→ Problem
Update the lines from the start of the records through the line containing "scientific name: Mobula birostris", inclusive, by replacing "common name" with "vernacular name" and leaving everything else unchanged. Give only those lines.

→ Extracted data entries
— Begin —

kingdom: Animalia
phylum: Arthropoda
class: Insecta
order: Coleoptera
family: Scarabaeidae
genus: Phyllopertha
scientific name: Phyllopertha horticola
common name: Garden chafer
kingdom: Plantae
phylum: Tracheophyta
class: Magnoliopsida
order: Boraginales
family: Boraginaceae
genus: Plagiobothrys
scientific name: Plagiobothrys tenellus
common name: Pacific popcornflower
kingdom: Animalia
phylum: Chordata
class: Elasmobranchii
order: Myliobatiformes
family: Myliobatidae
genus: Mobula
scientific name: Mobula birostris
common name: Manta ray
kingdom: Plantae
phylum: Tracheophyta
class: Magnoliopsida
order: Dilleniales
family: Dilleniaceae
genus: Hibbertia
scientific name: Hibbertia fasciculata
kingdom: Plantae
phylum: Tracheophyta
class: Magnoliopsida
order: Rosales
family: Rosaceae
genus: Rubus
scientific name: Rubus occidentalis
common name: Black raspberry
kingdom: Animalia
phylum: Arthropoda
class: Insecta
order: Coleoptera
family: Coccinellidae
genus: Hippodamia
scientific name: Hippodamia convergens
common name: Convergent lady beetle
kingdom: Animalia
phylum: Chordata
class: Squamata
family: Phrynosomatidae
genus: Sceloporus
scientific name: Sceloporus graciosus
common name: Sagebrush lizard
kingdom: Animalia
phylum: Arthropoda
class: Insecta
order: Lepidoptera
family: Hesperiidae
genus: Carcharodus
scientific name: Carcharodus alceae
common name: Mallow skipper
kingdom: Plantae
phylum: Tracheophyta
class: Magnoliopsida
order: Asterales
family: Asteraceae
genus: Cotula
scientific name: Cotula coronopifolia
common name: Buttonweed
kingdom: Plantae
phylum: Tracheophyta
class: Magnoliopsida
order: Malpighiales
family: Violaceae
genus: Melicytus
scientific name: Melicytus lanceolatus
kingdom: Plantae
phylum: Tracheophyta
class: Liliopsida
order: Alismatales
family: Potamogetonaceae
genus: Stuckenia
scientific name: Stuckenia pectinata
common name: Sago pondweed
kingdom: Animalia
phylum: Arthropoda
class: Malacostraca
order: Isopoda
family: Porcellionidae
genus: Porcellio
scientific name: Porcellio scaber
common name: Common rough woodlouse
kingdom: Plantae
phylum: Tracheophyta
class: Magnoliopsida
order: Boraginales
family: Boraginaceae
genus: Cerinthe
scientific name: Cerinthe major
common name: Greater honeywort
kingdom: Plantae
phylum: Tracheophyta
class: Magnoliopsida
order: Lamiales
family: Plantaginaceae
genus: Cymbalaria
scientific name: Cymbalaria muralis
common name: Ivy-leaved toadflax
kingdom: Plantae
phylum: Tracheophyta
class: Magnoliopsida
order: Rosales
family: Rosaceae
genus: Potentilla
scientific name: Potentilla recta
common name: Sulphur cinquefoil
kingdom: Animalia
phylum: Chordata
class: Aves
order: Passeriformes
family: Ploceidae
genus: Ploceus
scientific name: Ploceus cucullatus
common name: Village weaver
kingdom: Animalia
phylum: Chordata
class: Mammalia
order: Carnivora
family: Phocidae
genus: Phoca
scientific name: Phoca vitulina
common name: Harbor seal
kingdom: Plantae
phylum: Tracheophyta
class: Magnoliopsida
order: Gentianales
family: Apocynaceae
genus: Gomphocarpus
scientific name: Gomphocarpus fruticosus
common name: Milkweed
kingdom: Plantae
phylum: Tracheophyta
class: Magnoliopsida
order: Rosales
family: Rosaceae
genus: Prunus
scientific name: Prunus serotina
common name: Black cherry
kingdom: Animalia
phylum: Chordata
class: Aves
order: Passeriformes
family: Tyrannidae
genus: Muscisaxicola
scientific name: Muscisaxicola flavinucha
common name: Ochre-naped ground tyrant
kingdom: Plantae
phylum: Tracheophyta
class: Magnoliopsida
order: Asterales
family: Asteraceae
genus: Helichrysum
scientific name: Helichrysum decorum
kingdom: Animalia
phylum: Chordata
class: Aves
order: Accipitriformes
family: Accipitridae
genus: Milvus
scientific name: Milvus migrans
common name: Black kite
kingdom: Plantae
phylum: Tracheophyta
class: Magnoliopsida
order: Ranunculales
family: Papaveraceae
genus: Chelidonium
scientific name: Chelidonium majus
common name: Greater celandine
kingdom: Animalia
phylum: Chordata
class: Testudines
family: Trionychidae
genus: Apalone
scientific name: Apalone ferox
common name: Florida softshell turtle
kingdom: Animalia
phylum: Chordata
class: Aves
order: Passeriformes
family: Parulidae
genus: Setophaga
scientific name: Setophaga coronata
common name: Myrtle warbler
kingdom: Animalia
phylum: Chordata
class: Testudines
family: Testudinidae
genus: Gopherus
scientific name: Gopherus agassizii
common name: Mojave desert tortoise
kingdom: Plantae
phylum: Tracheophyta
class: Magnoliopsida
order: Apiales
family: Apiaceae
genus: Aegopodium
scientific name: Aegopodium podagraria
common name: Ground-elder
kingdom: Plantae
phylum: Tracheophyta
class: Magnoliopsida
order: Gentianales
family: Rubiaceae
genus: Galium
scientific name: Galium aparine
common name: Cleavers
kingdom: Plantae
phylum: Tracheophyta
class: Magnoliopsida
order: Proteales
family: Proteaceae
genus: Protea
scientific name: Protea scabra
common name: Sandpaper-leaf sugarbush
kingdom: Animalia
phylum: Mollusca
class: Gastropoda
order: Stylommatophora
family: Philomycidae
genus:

— End —

→ Task solution
kingdom: Animalia
phylum: Arthropoda
class: Insecta
order: Coleoptera
family: Scarabaeidae
genus: Phyllopertha
scientific name: Phyllopertha horticola
vernacular name: Garden chafer
kingdom: Plantae
phylum: Tracheophyta
class: Magnoliopsida
order: Boraginales
family: Boraginaceae
genus: Plagiobothrys
scientific name: Plagiobothrys tenellus
vernacular name: Pacific popcornflower
kingdom: Animalia
phylum: Chordata
class: Elasmobranchii
order: Myliobatiformes
family: Myliobatidae
genus: Mobula
scientific name: Mobula birostris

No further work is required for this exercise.